Studying Cosmic-Ray-Type Events Made in the Laboratory with CMS and CASTOR

The LHC at CERN will produce collisions between heavy ions at energies heretofore seen only in cosmic rays, 1144 TeV in the center of mass for Pb+Pb. Even with a colliding beam, the core of the shower appears at very small, forward angles. The small-angle, 0.1$^{o}$ to 0.8$^{o}$, reaction products will be studied with a novel quartz-tungsten calorimeter, CASTOR, and a thin tracking detector, TOTEM-2. Products going into larger angles will be measured by the rest of the huge CMS experiment.

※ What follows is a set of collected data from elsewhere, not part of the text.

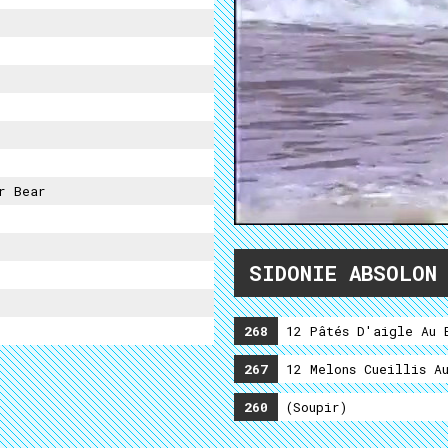
r Bear
SIDONIE ABSOLON
268
12 Pâtés D'aigle Au B
267
12 Melons Cueillis Au
260
(soupir)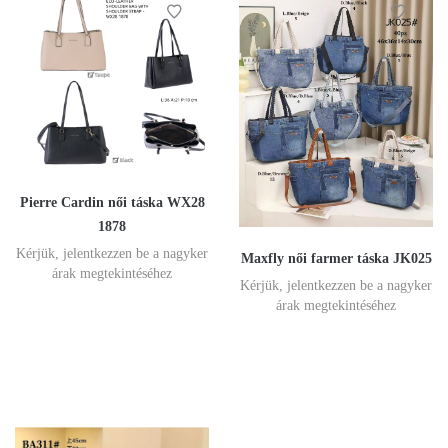
Pierre Cardin női táska WX28
1878
Kérjük, jelentkezzen be a nagyker
Maxfly női farmer táska JK025
árak megtekintéséhez
Kérjük, jelentkezzen be a nagyker
árak megtekintéséhez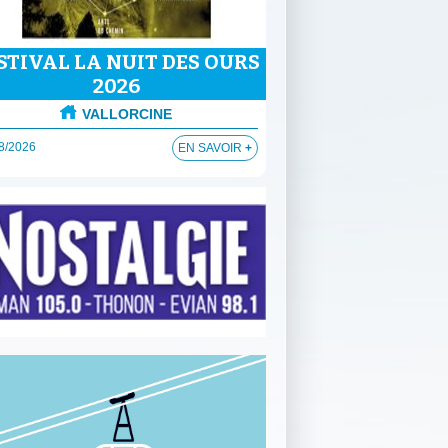
STIVAL LA NUIT DES OURS
FÊTE DES GUI
2026
CHAMONIX-MO
VALLORCINE
12/08/2026
8/2026
EN SAVOIR
+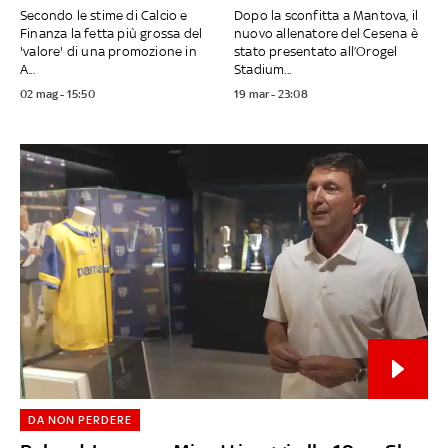
Secondo le stime di Calcio e
Dopo la sconfitta a Mantova, il
Finanza la fetta più grossa del
nuovo allenatore del Cesena è
'valore' di una promozione in
stato presentato all’Orogel
A...
Stadium...
02 mag - 15:50
19 mar - 23:08
DA NON PERDERE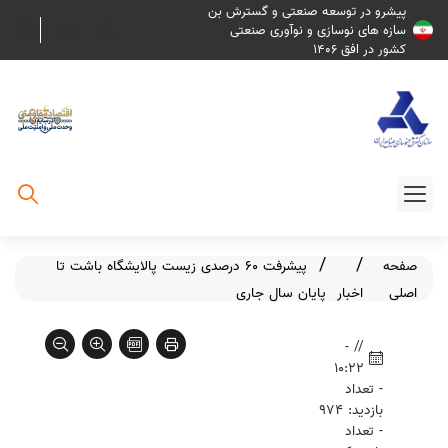
پیشرو در توسعه صنعتی و گسترش بن
EN
سازه های نوسازی و نوآوری صنعتی
کشور در افق 1406
صفحه
پیشرفت ۶۰ درصدی زیست پالایشگاه باشت تا
اصلی
اخبار
پایان سال جاری
// -
10:22
- تعداد
بازدید: 974
- تعداد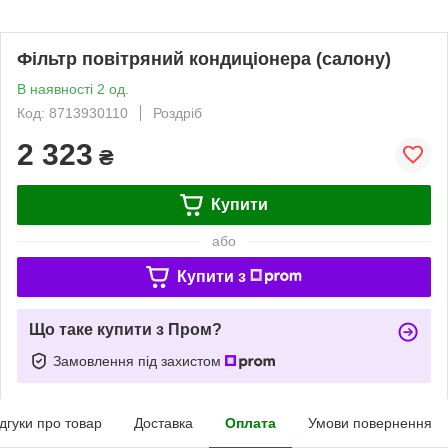
Фільтр повітряний кондиціонера (салону)
В наявності 2 од.
Код: 8713930110
Роздріб
2 323
₴
Купити
або
Купити з
Що таке купити з Пром?
Замовлення під захистом
ідгуки про товар
Доставка
Оплата
Умови повернення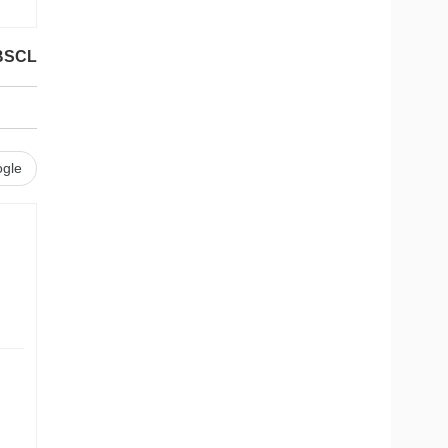
BSCL
gle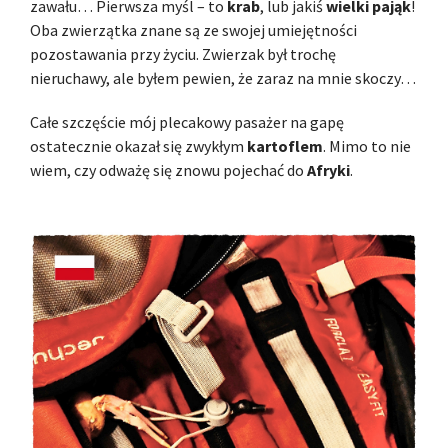
zawału… Pierwsza myśl – to
krab
, lub jakiś
wielki pająk
!
Oba zwierzątka znane są ze swojej umiejętności
pozostawania przy życiu. Zwierzak był trochę
nieruchawy, ale byłem pewien, że zaraz na mnie skoczy…
Całe szczęście mój plecakowy pasażer na gapę
ostatecznie okazał się zwykłym
kartoflem
. Mimo to nie
wiem, czy odważę się znowu pojechać do
Afryki
.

These studies will provide, for the first time, a much needed calibration for cosmic-ray air-shower detectors. Cosmic-ray literature describes a wide variety of exotic events from collisions between ions up to Fe+air. Even more exotic events could be expected from Pb+Pb. CASTOR is designed to look for a variety of exotic phenomena that have been predicted. ``Strangelets'' are metastable, almost neutral, nuclei with nearly equal numbers of s, u, and d quarks. Matter, comprised of u, d, and s quarks is believed to form the core of neutron stars. ``Centauros'' or ``disoriented chiral condensates,'' whose nature has not been understood so far, would appear in CASTOR as an unusual distribution of the charges of pions. Also, at these angles and energy the gluons are expected to overlap to form a classical field known as a ``color glass condensate.''